1 Start consumer to wait for incoming subscribed messages

import org.apache.rocketmq.client.consumer.DefaultMQPushConsumer;
import org.apache.rocketmq.client.consumer.listener.ConsumeConcurrentlyContext;
import org.apache.rocketmq.client.consumer.listener.ConsumeConcurrentlyStatus;
import org.apache.rocketmq.client.consumer.listener.MessageListenerConcurrently;
import org.apache.rocketmq.common.message.MessageExt;
import java.util.List;

public class ScheduledMessageConsumer {

public static void main(String[] args) throws Exception {
    // Instantiate message consumer
    DefaultMQPushConsumer consumer = new DefaultMQPushConsumer("ExampleConsumer");
    // Subscribe topics
    consumer.subscribe("TestTopic", "*");
    // Register message listener
    consumer.registerMessageListener(new MessageListenerConcurrently() {
        @Override
        public ConsumeConcurrentlyStatus consumeMessage(List<MessageExt> messages, ConsumeConcurrentlyContext context) {
            for (MessageExt message : messages) {
                // Print approximate delay time period
                System.out.println("Receive message[msgId=" + message.getMsgId() + "] "
                                   + (System.currentTimeMillis() - message.getStoreTimestamp()) + "ms later");
            }
            return ConsumeConcurrentlyStatus.CONSUME_SUCCESS;
        }
    });
    // Launch consumer
    consumer.start();
}

}

2 Send scheduled messages

import org.apache.rocketmq.client.producer.DefaultMQProducer;
import org.apache.rocketmq.common.message.Message;

public class ScheduledMessageProducer {

public static void main(String[] args) throws Exception {
    // Instantiate a producer to send scheduled messages
    DefaultMQProducer producer = new DefaultMQProducer("ExampleProducerGroup");
    // Launch producer
    producer.start();
    int totalMessagesToSend = 100;
    for (int i = 0; i < totalMessagesToSend; i++) {
        Message message = new Message("TestTopic", ("Hello scheduled message " + i).getBytes());
        // This message will be delivered to consumer 10 seconds later.
        message.setDelayTimeLevel(3);
        // Send the message
        producer.send(message);
    }

    // Shutdown producer after use.
    producer.shutdown();
}

}

3 Verification

You should see messages are consumed about 10 seconds later than their storing time.

4 Use scenarios for scheduled messages

For example, in e-commerce, if an order is submitted, a delay message can be sent, and the status of the order can be checked after 1 hour. If the order is still unpaid, the order can be cancelled and the inventory released.

5 Restrictions on the use of scheduled messages

// org/apache/rocketmq/store/config/MessageStoreConfig.java

private String messageDelayLevel = “1s 5s 10s 30s 1m 2m 3m 4m 5m 6m 7m 8m 9m 10m 20m 30m 1h 2h”;

Nowadays RocketMq does not support any time delay. It needs to set several fixed delay levels, which correspond to level 1 to 18 from 1s to 2h. Message consumption failure will enter the delay message queue. Message sending time is related to the set delay level and the number of retries.

See SendMessageProcessor.java

1 Transaction Message

Apache RocketMQ supports distributed transaction message from version 4.3.0. RocketMQ implements transaction message by using the protocol of 2PC(two-phase commit), in addition adding a compensation logic to handle timeout-case or failure-case of commit-phase, as shown below.

* SUPPLIED DATA *
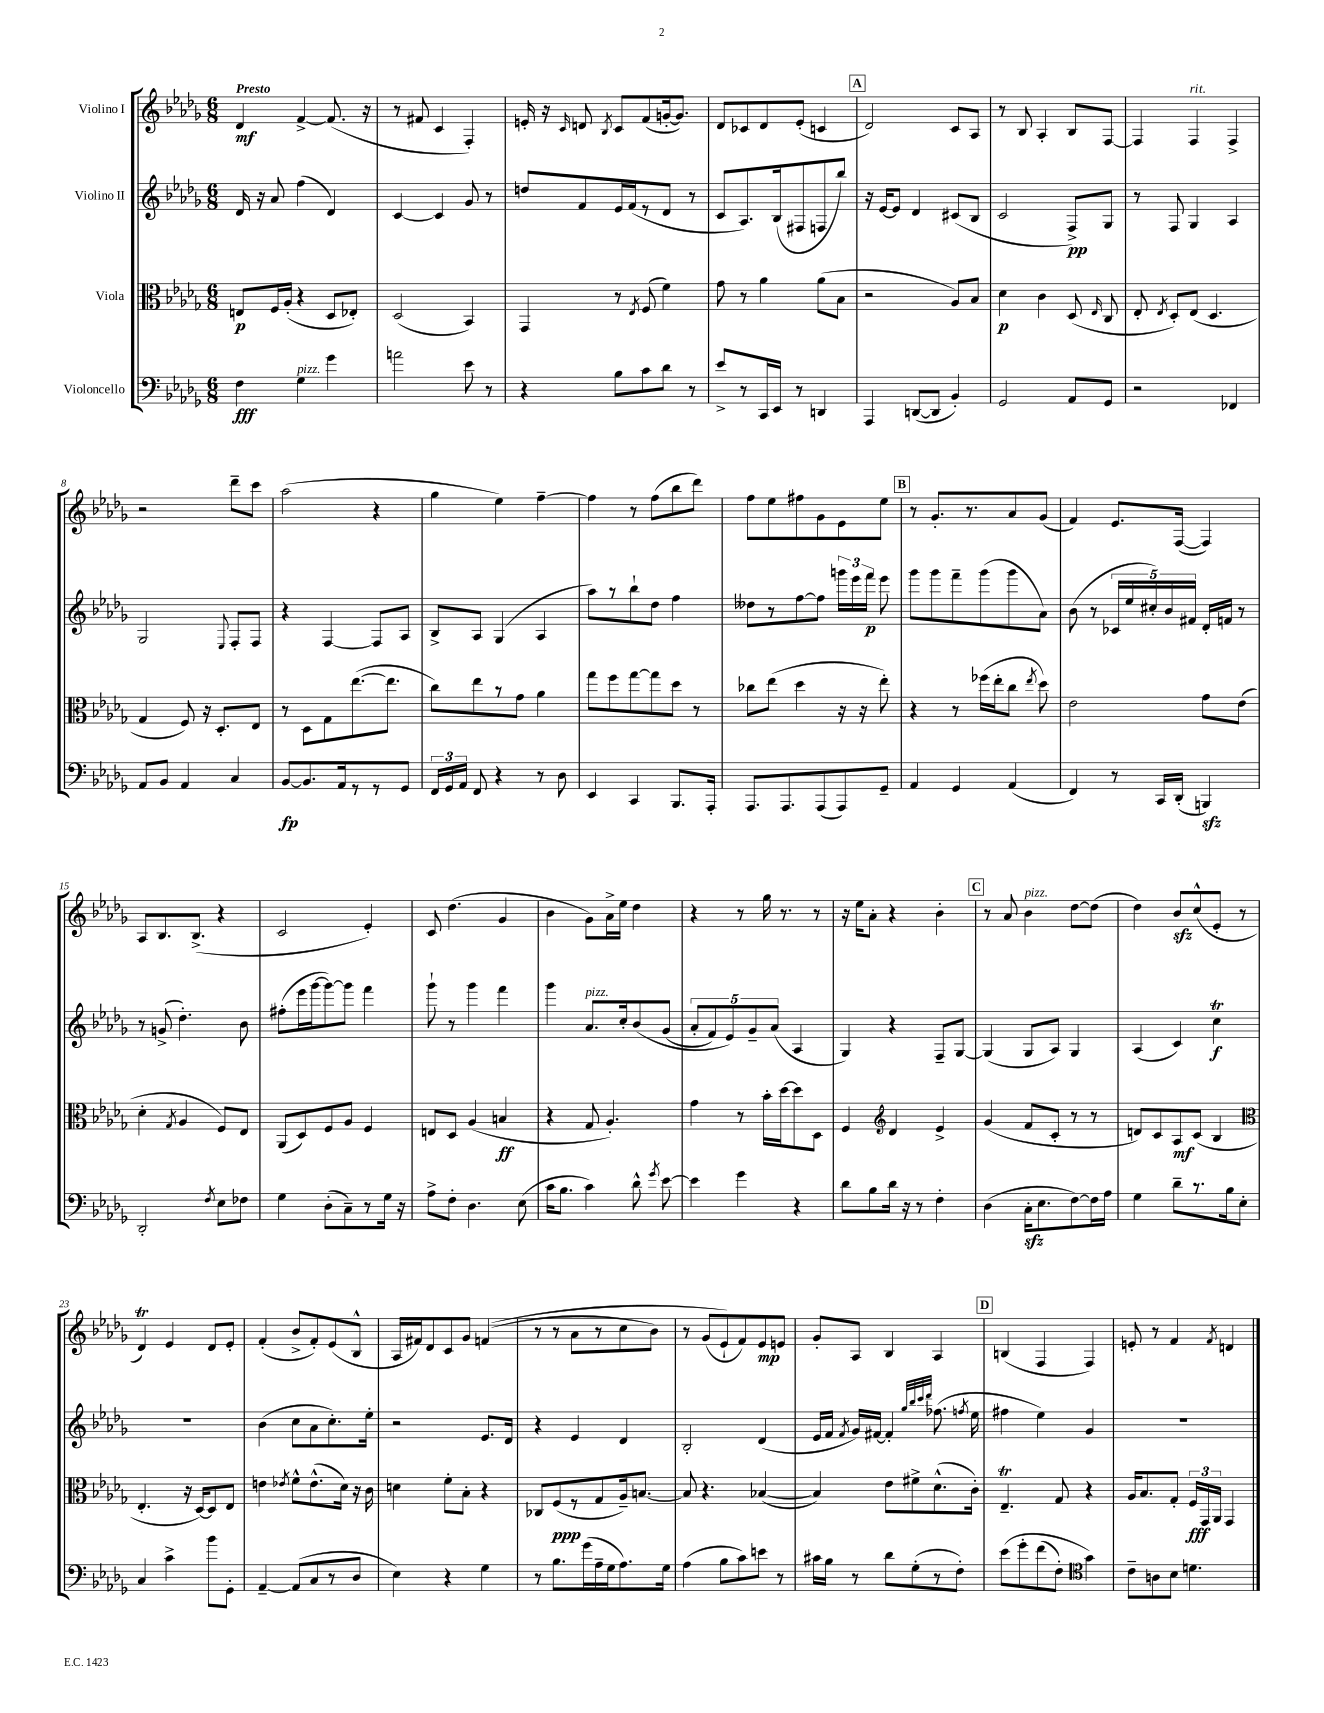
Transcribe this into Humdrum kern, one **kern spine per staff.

* OBJECTIVE A *
For each statement below, say whether it agrees with the RocketMQ scheduled-message page. Answer yes or no and quote the words of the page that decide it.
(i) The producer sends 100 messages.
(ii) RocketMQ supports any time delay.
(iii) Transaction messages are supported starting with version 4.3.0.
* OBJECTIVE B *
Return the part of the RocketMQ scheduled-message page between "For example, in" and "number of retries.", inclusive, copied word for word.
* OBJECTIVE C *
Answer these questions from the RocketMQ scheduled-message page.
(i) What delay level does the producer set on each message?
(ii) In the e-commerce scenario, how long after submission is the order status checked?
(iii) What name is passed when the consumer is instantiated?

* FULL OUTPUT A *
(i) Yes: "int totalMessagesToSend = 100;"
(ii) No: "Nowadays RocketMq does not support any time delay."
(iii) Yes: "Apache RocketMQ supports distributed transaction message from version 4.3.0."

* FULL OUTPUT B *
For example, in e-commerce, if an order is submitted, a delay message can be sent, and the status of the order can be checked after 1 hour. If the order is still unpaid, the order can be cancelled and the inventory released.

5 Restrictions on the use of scheduled messages

// org/apache/rocketmq/store/config/MessageStoreConfig.java

private String messageDelayLevel = “1s 5s 10s 30s 1m 2m 3m 4m 5m 6m 7m 8m 9m 10m 20m 30m 1h 2h”;

Nowadays RocketMq does not support any time delay. It needs to set several fixed delay levels, which correspond to level 1 to 18 from 1s to 2h. Message consumption failure will enter the delay message queue. Message sending time is related to the set delay level and the number of retries.

* FULL OUTPUT C *
(i) 3
(ii) 1 hour
(iii) "ExampleConsumer"